“哈哈哈,原來不是只有我們這邊有麻煩!”
“南韓兄弟,歡迎加入俱樂部!”
“第一夫人喜歡奢侈品?很正常嘛!”
“不過下次記得做得隱蔽點,別被記者拍到嘛!”
“或者學學我們,用離岸公司、用親戚名義!”
“這么直接太不專業了。”
“尹總統,需要顧問嗎?我們的政治家們經驗豐富!”
“嘿兄弟,其實我們也有政治丑聞,”
“但通常涉及的是復雜的銀行交易或汽車排放數據,”
“而不是……如此膚淺的珠寶貪婪。”
“這顯得非常不現代、不專業。”
“樸女士的行為更像是一個迷失在物質主義中的社交媒體網紅,”
“而不是一個國家領導人的配偶。”
“這嚴重損害了南韓試圖展示的創新型發達國家的形象。”
“法治必須得到尊重,無論涉及誰。”
“太不專業了,”
“看,我們的總統夫人就沒收那么多名牌包,”
“我們只收美元現金!(開玩笑的)”
“說真的,南韓朋友,”
“你們的經濟是靠半導體和汽車,不是靠奢侈品賄賂。”
“哎呀呀,不是天天吹噓南韓是宇宙第一發達國家、民主模范生嗎?怎么第一夫人也干這種土掉渣的受賄事兒啊?還以為多高級呢,你們第一夫人收千萬項鏈還敢戴出來晃悠?別跟我說這個傳統技能也在從我們這偷的[滑稽]”
……
面對排山倒海、席卷全球的輿論海嘯,青瓦閣內部一片愁云慘淡。
尹宰賢在辦公室里如同困獸般踱步,臉色鐵青,眼中布滿了血絲。
他能聽到官邸外隱約傳來的抗議口號聲。

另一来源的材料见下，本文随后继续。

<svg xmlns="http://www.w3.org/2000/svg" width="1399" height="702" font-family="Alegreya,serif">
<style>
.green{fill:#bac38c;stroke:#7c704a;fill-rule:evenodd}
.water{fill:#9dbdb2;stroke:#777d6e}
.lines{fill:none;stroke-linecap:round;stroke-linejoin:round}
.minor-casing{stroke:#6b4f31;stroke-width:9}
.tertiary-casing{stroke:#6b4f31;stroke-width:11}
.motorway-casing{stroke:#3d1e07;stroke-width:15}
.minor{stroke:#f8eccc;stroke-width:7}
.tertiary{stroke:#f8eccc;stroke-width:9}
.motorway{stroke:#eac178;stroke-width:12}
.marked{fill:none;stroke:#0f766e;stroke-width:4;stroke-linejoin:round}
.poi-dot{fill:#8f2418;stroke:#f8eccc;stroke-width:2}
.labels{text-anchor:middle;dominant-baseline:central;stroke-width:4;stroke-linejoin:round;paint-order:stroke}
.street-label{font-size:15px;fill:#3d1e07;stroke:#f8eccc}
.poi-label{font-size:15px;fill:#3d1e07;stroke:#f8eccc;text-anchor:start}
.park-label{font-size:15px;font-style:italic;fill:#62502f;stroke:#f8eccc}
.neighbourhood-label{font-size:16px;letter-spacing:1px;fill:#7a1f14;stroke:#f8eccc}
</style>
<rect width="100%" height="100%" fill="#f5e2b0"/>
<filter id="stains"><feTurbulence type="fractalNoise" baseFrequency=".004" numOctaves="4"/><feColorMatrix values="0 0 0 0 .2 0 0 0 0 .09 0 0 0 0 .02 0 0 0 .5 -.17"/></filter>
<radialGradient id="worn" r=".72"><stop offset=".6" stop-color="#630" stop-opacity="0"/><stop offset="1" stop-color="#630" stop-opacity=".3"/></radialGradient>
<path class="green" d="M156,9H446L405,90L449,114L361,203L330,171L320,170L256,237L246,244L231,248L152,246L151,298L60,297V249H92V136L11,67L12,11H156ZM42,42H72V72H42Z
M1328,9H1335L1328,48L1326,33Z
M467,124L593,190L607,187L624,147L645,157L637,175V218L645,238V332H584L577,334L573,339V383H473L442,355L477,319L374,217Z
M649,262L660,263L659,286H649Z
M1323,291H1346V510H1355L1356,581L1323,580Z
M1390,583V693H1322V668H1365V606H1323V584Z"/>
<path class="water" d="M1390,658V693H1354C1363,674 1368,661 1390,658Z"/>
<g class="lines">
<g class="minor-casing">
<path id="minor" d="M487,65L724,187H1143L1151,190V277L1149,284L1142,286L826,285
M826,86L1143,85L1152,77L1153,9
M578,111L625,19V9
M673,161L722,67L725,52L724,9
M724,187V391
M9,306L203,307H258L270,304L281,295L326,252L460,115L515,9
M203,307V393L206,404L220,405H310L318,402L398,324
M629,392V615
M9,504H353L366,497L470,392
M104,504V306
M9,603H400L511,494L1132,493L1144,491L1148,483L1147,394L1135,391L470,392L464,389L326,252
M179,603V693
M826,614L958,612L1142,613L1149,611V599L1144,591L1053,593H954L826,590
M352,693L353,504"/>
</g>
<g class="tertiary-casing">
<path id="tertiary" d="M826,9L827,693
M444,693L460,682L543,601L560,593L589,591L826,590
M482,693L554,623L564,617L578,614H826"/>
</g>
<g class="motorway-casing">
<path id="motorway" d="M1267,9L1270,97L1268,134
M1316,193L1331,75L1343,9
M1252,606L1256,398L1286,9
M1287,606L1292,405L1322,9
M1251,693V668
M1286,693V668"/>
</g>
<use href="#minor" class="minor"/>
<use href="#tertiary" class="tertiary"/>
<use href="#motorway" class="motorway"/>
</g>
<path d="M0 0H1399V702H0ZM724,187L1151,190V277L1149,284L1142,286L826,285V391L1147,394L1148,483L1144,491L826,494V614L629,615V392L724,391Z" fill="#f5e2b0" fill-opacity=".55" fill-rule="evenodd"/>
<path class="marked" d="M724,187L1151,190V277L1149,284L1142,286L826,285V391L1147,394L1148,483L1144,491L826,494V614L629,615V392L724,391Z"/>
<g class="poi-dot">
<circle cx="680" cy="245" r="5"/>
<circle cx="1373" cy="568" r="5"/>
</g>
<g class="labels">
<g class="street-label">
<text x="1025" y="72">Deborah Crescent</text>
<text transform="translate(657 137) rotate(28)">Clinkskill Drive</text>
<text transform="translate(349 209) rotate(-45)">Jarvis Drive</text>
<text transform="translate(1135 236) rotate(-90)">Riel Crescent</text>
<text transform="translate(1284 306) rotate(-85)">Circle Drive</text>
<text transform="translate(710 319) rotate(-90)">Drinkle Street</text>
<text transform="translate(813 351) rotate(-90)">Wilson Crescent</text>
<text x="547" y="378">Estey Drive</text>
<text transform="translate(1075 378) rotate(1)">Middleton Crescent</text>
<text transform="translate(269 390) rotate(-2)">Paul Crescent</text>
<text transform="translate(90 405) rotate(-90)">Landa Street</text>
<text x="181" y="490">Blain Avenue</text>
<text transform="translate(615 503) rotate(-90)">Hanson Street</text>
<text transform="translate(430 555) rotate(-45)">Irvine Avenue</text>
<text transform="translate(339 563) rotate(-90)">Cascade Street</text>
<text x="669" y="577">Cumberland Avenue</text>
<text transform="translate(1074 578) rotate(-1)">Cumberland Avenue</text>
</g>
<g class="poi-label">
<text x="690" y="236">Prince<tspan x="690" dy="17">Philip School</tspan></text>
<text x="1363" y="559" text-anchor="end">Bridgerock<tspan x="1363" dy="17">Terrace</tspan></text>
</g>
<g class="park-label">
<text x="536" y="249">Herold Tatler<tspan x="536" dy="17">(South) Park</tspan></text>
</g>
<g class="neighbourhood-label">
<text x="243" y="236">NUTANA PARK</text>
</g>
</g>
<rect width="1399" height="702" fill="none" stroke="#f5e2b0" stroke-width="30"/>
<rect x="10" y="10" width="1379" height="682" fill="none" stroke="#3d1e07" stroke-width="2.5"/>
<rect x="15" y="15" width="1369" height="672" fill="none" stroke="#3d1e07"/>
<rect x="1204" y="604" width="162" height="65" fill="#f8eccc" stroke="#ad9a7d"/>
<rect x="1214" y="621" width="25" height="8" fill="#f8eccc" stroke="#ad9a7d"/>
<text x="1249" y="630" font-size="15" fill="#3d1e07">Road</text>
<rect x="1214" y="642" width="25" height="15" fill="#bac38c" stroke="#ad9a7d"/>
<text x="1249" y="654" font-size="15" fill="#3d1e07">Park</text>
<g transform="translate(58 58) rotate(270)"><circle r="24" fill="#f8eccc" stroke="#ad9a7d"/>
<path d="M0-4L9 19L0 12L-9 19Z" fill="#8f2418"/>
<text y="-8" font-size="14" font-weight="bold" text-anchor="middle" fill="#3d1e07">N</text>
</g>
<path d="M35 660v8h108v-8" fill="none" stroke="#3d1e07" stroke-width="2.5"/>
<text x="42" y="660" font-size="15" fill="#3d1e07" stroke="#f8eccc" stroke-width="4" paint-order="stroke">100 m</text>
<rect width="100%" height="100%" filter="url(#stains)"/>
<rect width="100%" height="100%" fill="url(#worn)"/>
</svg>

憤怒和屈辱幾乎要將他吞噬。
“賢誠日報……李承煥……”他從牙縫里擠出這幾個字,拳頭攥得咯咯作響。
雖然沒有直接證據,但他幾乎可以肯定,這背后絕對有李承煥的黑手。如此精準、狠辣、時機刁鉆的攻擊,完全符合那個男人的風格。
“你這是在逼我……我一定要你死無葬身之地!”
殺意在他心中瘋狂滋長。
但眼下,最大的危機是他的妻子樸允希。她此刻正躲在官邸內室,精神狀態極差。
尹宰賢雖然對她惹出如此大禍感到氣惱,但更多的卻是心疼和維護。
他是真的寵愛這個妻子,見不得她受如此大的委屈和壓力。
“不能再等了!必須立刻解決!”
尹宰賢對匆匆趕來的首席幕僚、法務秘書、新聞首席等人低吼道,“召集所有核心幕僚,立刻!馬上!想不到辦法,誰都不準離開!”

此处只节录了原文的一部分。